Call for greater control of nanoparticles in food


Tuesday, 14 May, 2019



Call for greater control of nanoparticles in food

University of Sydney research has provided new evidence that nanoparticles, which are present in many food items, may have a substantial and harmful influence on human health.

The study investigated the health impacts of food additive E171 (titanium dioxide nanoparticles), which is commonly used in high quantities in foods and some medicines as a whitening agent. Found in more than 900 food products such as chewing gum and mayonnaise, E171 is consumed in high proportion every day by the general population.

Published in Frontiers in Nutrition, the mice study found that consumption of food containing E171 has an impact on the gut microbiota (defined by the trillions of bacteria that inhabit the gut), which could trigger diseases such as inflammatory bowel diseases and colorectal cancer.

Co-lead author Associate Professor Wojciech Chrzanowski said the study added substantially to a body of work on nanoparticle toxicity and safety and their impact on health and environment.

“The aim of this research is to stimulate discussions on new standards and regulations to ensure safe use of nanoparticles in Australia and globally,” he said.

While nanoparticles have been commonly used in medicines, foods, clothing and other applications, the possible impacts of nanoparticles, especially their long-term effects, are still poorly understood.

Titanium dioxide consumption has considerably increased in the last decade and has already been linked to several medical conditions, and although it is approved in food, there is insufficient evidence about its safety.

Increasing rates of dementia, autoimmune diseases, cancer metastasis, eczema, asthma and autism are among a growing list of diseases that have been linked to soaring exposure to nanoparticles.

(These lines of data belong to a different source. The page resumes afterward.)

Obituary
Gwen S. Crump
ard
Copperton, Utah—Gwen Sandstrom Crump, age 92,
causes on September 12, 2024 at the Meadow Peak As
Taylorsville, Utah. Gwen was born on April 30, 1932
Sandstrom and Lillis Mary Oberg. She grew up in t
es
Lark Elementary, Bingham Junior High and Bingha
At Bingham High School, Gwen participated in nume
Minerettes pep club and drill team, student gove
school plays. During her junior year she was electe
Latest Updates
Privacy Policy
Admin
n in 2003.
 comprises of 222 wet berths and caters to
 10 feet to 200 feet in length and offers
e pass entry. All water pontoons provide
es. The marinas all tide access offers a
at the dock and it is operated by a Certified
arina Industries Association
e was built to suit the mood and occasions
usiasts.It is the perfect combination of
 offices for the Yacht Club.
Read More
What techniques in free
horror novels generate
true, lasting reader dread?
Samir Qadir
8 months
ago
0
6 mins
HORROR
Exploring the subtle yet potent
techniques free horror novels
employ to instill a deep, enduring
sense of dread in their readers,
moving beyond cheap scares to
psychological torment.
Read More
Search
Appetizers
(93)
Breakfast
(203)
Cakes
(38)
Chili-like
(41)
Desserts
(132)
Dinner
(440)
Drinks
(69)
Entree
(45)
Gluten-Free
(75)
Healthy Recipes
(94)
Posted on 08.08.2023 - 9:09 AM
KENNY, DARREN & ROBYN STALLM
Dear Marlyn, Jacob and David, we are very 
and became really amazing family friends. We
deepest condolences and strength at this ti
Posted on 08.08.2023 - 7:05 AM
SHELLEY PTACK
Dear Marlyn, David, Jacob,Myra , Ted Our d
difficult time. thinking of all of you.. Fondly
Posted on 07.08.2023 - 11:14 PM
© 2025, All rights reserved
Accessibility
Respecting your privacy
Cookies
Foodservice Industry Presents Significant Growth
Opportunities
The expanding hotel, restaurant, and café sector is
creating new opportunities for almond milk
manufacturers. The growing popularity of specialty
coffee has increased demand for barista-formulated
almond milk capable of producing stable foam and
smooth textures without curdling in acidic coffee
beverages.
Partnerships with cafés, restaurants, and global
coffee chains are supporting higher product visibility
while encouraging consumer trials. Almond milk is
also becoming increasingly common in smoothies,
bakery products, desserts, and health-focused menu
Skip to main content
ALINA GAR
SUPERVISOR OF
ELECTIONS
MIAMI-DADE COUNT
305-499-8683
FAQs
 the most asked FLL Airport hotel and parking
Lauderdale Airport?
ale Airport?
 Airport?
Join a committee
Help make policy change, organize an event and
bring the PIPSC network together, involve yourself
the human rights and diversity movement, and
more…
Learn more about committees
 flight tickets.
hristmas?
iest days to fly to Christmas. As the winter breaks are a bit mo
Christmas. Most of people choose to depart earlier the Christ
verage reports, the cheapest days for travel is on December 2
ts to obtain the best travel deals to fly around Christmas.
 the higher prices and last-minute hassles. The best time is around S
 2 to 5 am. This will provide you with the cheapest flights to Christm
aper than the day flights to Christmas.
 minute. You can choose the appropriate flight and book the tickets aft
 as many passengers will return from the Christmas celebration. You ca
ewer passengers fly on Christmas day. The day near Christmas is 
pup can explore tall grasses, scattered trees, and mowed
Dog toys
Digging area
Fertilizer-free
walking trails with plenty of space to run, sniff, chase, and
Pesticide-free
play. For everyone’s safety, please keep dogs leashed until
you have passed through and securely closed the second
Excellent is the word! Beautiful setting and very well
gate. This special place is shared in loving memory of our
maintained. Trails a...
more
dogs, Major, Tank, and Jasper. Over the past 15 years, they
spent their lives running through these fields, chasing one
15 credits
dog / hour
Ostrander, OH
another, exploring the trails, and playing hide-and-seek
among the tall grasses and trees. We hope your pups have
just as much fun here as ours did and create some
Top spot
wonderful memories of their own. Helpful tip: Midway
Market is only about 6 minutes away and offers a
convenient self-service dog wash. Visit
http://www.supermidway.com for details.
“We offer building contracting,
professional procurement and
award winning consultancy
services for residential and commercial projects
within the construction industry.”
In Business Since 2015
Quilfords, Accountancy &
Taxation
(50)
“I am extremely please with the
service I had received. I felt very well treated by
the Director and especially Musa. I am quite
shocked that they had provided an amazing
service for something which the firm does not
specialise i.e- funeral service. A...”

“It is well established that dietary composition has an impact on physiology and health, yet the role of food additives is poorly understood,” said Associate Professor Chrzanowski, a nanotoxicology expert from the University of Sydney’s School of Pharmacy and Sydney Nano Institute.

“There is increasing evidence that continuous exposure to nanoparticles has an impact on gut microbiota composition, and since gut microbiota is a gate keeper of our health, any changes to its function have an influence on overall health.”

Co-lead author Associate Professor Laurence Macia from the University of Sydney said: “Our research showed that titanium dioxide interacts with bacteria in the gut and impairs some of their functions, which may result in the development of diseases. We are saying that its consumption should be better regulated by food authorities.”

“This study investigated effects of titanium dioxide on gut health in mice and found that titanium dioxide did not change the composition of gut microbiota, but instead it affected bacteria activity and promoted their growth in a form of undesired biofilm. Biofilms are bacteria that stick together and the formation of biofilm has been reported in diseases such as colorectal cancer,” said Associate Professor Macia, who is an immunologist expert on the impacts of the gut and gut microbiota on health from the Faculty of Medicine and Health and the Charles Perkins Centre.